The World Is What It Is: The Authorized Biography of V. S. Naipaul
- Author: Patrick French
- Language: English
- Subject: V. S. Naipaul
- Genre: Biography
- Publication date: January 1, 2008
- Pages: 554
- ISBN: 9781400044054 Hardcover

= The World Is What It Is =

Biography of V. S. Naipaul by Patrick French

The World Is What It Is: The Authorized Biography of V. S. Naipaul is a biography of the Nobel Prize-winning author V. S. Naipaul by Patrick French. It was published in 2008 (by Picador in the UK and Knopf in the USA). The title is the opening sentence from Naipaul's book A Bend in the River:

The world is what it is; men who are nothing, who allow themselves to become nothing, have no place in it.

French deals with Naipaul's family background and his life from his birth in 1932 until his second marriage in 1996.

==Reception==
The biography has been reviewed by The New York Times, Literary Review, The Independent, and The Times, among others. The reviewers include Paul Theroux, who wrote an earlier book about Naipaul.
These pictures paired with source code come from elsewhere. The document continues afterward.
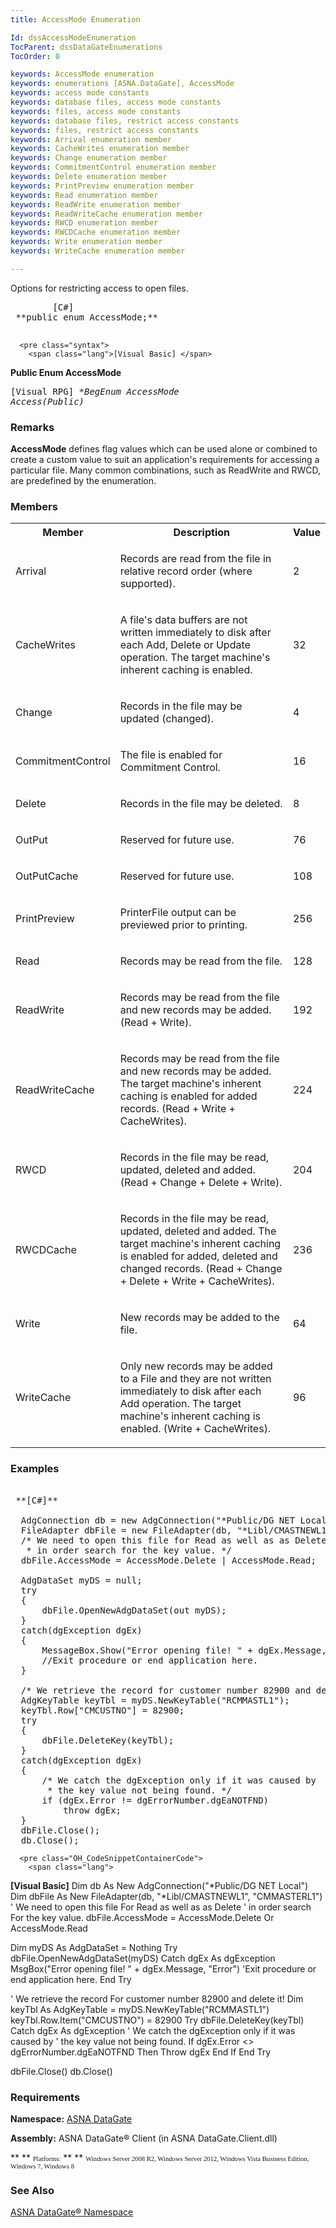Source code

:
 ```yaml
---
title: AccessMode Enumeration

Id: dssAccessModeEnumeration
TocParent: dssDataGateEnumerations
TocOrder: 0

keywords: AccessMode enumeration
keywords: enumerations [ASNA.DataGate], AccessMode
keywords: access mode constants
keywords: database files, access mode constants
keywords: files, access mode constants
keywords: database files, restrict access constants
keywords: files, restrict access constants
keywords: Arrival enumeration member
keywords: CacheWrites enumeration member
keywords: Change enumeration member
keywords: CommitmentControl enumeration member
keywords: Delete enumeration member
keywords: PrintPreview enumeration member
keywords: Read enumeration member
keywords: ReadWrite enumeration member
keywords: ReadWriteCache enumeration member
keywords: RWCD enumeration member
keywords: RWCDCache enumeration member
keywords: Write enumeration member
keywords: WriteCache enumeration member

---
```


Options for restricting access to open files.<span style="MARGIN-BOTTOM: 0.8em" />
<pre class="syntax">
        <span class="lang">[C#]</span>
 **public enum AccessMode;** 
      </pre>
      <pre class="syntax">
        <span class="lang">[Visual Basic] </span>
 **Public Enum AccessMode** 
      </pre>
      <pre class="syntax">
        <span class="lang">[Visual RPG]</span>
 **BegEnum AccessMode Access(*Public)** 
      </pre>

### Remarks
**AccessMode** defines flag values which can be used alone or combined to create a custom value to suit an application's requirements for accessing a particular file. Many common combinations, such as ReadWrite and <span class="hcp1">RWCD</span>, are predefined by the enumeration.

### Members
<table class="dtTABLE" id="Table3" cellspacing="0">
          <colgroup span="1" class="fineprint">
            <col span="1" width="14%" style="FONT-WEIGHT: bold" />
            <col span="1" width="59.99%" />
            <col span="1" width="10%" />
          </colgroup>
          <tr>
            <th colspan="1" rowspan="1" background="#efeff7" height="23">
											Member</th>
            <th colspan="1" rowspan="1" background="#efeff7" height="23">
											Description</th>
            <th colspan="1" rowspan="1" background="#efeff7" height="23">
											Value</th>
          </tr>
          <tr>
            <td colspan="1" rowspan="1">

Arrival
</td>
            <td colspan="1" rowspan="1">

Records are read from the file in relative record order (where supported).
</td>
            <td colspan="1" rowspan="1">

2
</td>
          </tr>
          <tr>
            <td colspan="1" rowspan="1">

CacheWrites
</td>
            <td colspan="1" rowspan="1">

<p>A file's data buffers are not written immediately to disk after each Add, Delete or Update operation. The target machine's inherent caching is enabled.
</td>
            <td colspan="1" rowspan="1">

32
</td>
          </tr>
          <tr>
            <td colspan="1" rowspan="1">

Change
</td>
            <td colspan="1" rowspan="1">

Records in the file may be updated (changed).
</td>
            <td colspan="1" rowspan="1">

4
</td>
          </tr>
          <tr>
            <td colspan="1" rowspan="1">

CommitmentControl
</td>
            <td colspan="1" rowspan="1">

The file is enabled for Commitment Control.
</td>
            <td colspan="1" rowspan="1">

16
</td>
          </tr>
          <tr>
            <td colspan="1" rowspan="1">

Delete
</td>
            <td colspan="1" rowspan="1">

Records in the file may be deleted.
</td>
            <td colspan="1" rowspan="1">

8
</td>
          </tr>
          <tr>
            <td colspan="1" rowspan="1">

OutPut
</td>
            <td colspan="1" rowspan="1">

Reserved for future use.
</td>
            <td colspan="1" rowspan="1">

76
</td>
          </tr>
          <tr>
            <td colspan="1" rowspan="1">

OutPutCache
</td>
            <td colspan="1" rowspan="1">

Reserved for future use.
</td>
            <td colspan="1" rowspan="1">

108
</td>
          </tr>
          <tr>
            <td colspan="1" rowspan="1">

PrintPreview
</td>
            <td colspan="1" rowspan="1">

PrinterFile output can be previewed prior to printing.
</td>
            <td colspan="1" rowspan="1">

256
</td>
          </tr>
          <tr>
            <td colspan="1" rowspan="1">

Read
</td>
            <td colspan="1" rowspan="1">

Records may be read from the file.
</td>
            <td colspan="1" rowspan="1">

128
</td>
          </tr>
          <tr>
            <td colspan="1" rowspan="1">

ReadWrite
</td>
            <td colspan="1" rowspan="1">

Records may be read from the file and new records may be added. (Read + Write).
</td>
            <td colspan="1" rowspan="1">

192
</td>
          </tr>
          <tr>
            <td colspan="1" rowspan="1">

ReadWriteCache
</td>
            <td colspan="1" rowspan="1">

Records may be read from the file and new records may be added. The target machine's inherent caching is enabled for added records. (Read + Write + CacheWrites).
</td>
            <td colspan="1" rowspan="1">

224
</td>
          </tr>
          <tr>
            <td colspan="1" rowspan="1">

RWCD
</td>
            <td colspan="1" rowspan="1">

Records in the file may be read, updated, deleted and added. (Read + Change + Delete + Write).
</td>
            <td colspan="1" rowspan="1">

204
</td>
          </tr>
          <tr>
            <td colspan="1" rowspan="1">

RWCDCache
</td>
            <td colspan="1" rowspan="1">

Records in the file may be read, updated, deleted and added. The target machine's inherent caching is enabled for added, deleted and changed records. (Read + Change + Delete + Write + CacheWrites).
</td>
            <td colspan="1" rowspan="1">

236
</td>
          </tr>
          <tr>
            <td colspan="1" rowspan="1">

Write
</td>
            <td colspan="1" rowspan="1">

New records may be added to the file.
</td>
            <td colspan="1" rowspan="1">

64
</td>
          </tr>
          <tr>
            <td colspan="1" rowspan="1">

WriteCache 
</td>
            <td colspan="1" rowspan="1">

Only new records may be added to a File and they are not written immediately to disk after each Add operation. The target machine's inherent caching is enabled. (Write + CacheWrites).
</td>
            <td colspan="1" rowspan="1">

96
</td>
          </tr>
</table>

### Examples 
<pre class="OH_CodeSnippetContainerCode">
        <span class="lang">
 **[C#]** 
        </span>
  AdgConnection db = new AdgConnection("*Public/DG NET Local");
  FileAdapter dbFile = new FileAdapter(db, "*Libl/CMASTNEWL1", "CMMASTERL1");
  /* We need to open this file for Read as well as as Delete
   * in order search for the key value. */
  dbFile.AccessMode = AccessMode.Delete | AccessMode.Read;

  AdgDataSet myDS = null;
  try
  {
      dbFile.OpenNewAdgDataSet(out myDS);
  }
  catch(dgException dgEx)
  {
      MessageBox.Show("Error opening file! " + dgEx.Message, "Error");
      //Exit procedure or end application here.
  }

  /* We retrieve the record for customer number 82900 and delete it! */
  AdgKeyTable keyTbl = myDS.NewKeyTable("RCMMASTL1");
  keyTbl.Row["CMCUSTNO"] = 82900;
  try
  {
      dbFile.DeleteKey(keyTbl);
  }
  catch(dgException dgEx)
  {
      /* We catch the dgException only if it was caused by
       * the key value not being found. */
      if (dgEx.Error != dgErrorNumber.dgEaNOTFND)
          throw dgEx;
  }
  dbFile.Close();
  db.Close();</pre>
      <pre class="OH_CodeSnippetContainerCode">
        <span class="lang">
 **[Visual Basic]** 
        </span>
  Dim db As New AdgConnection("*Public/DG NET Local")
  Dim dbFile As New FileAdapter(db, "*Libl/CMASTNEWL1", "CMMASTERL1")
  ' We need to open this file For Read as well as as Delete
  ' in order search For the key value. 
  dbFile.AccessMode = AccessMode.Delete Or AccessMode.Read

  Dim myDS As AdgDataSet = Nothing
  Try
      dbFile.OpenNewAdgDataSet(myDS)
  Catch dgEx As dgException
      MsgBox("Error opening file! " + dgEx.Message, "Error")
      'Exit procedure or end application here.
  End Try

  ' We retrieve the record For customer number 82900 and delete it! 
  Dim keyTbl As AdgKeyTable = myDS.NewKeyTable("RCMMASTL1")
  keyTbl.Row.Item("CMCUSTNO") = 82900
  Try
      dbFile.DeleteKey(keyTbl)
  Catch dgEx As dgException
      ' We catch the dgException only if it was caused by
      ' the key value not being found.
      If dgEx.Error &lt;&gt; dgErrorNumber.dgEaNOTFND Then
          Throw dgEx
      End If
  End Try

  dbFile.Close()
  db.Close()</pre>

### Requirements
<strong class="hcp9">Namespace:</strong> [ASNA DataGate](adgDataGateNamespace.html) 

<strong class="hcp9">Assembly:</strong> ASNA DataGate&#174; Client (in ASNA DataGate.Client.dll)

** ** <span style="FONT-SIZE: 8pt; FONT-FAMILY: Verdana">Platforms:</span> ** ** <span style="FONT-SIZE: 8pt; FONT-FAMILY: Verdana"> Windows Server 2008 R2, Windows Server 2012, Windows Vista Business Edition, Windows 7, Windows 8</span> 

### See Also
[ASNA DataGate&#174; Namespace](adgDataGateNamespace.html)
The biography won unanimous praise from all quarters including Naipaul experts Teju Cole and James Wood in the New Yorker.

===Awards and honors===
The biography was selected by the editors of the New York Times Book Review as one of the Times "10 Best Books of 2008." It won the 2008 National Book Critics Circle Award for Biography, and the British literary award the Hawthornden Prize.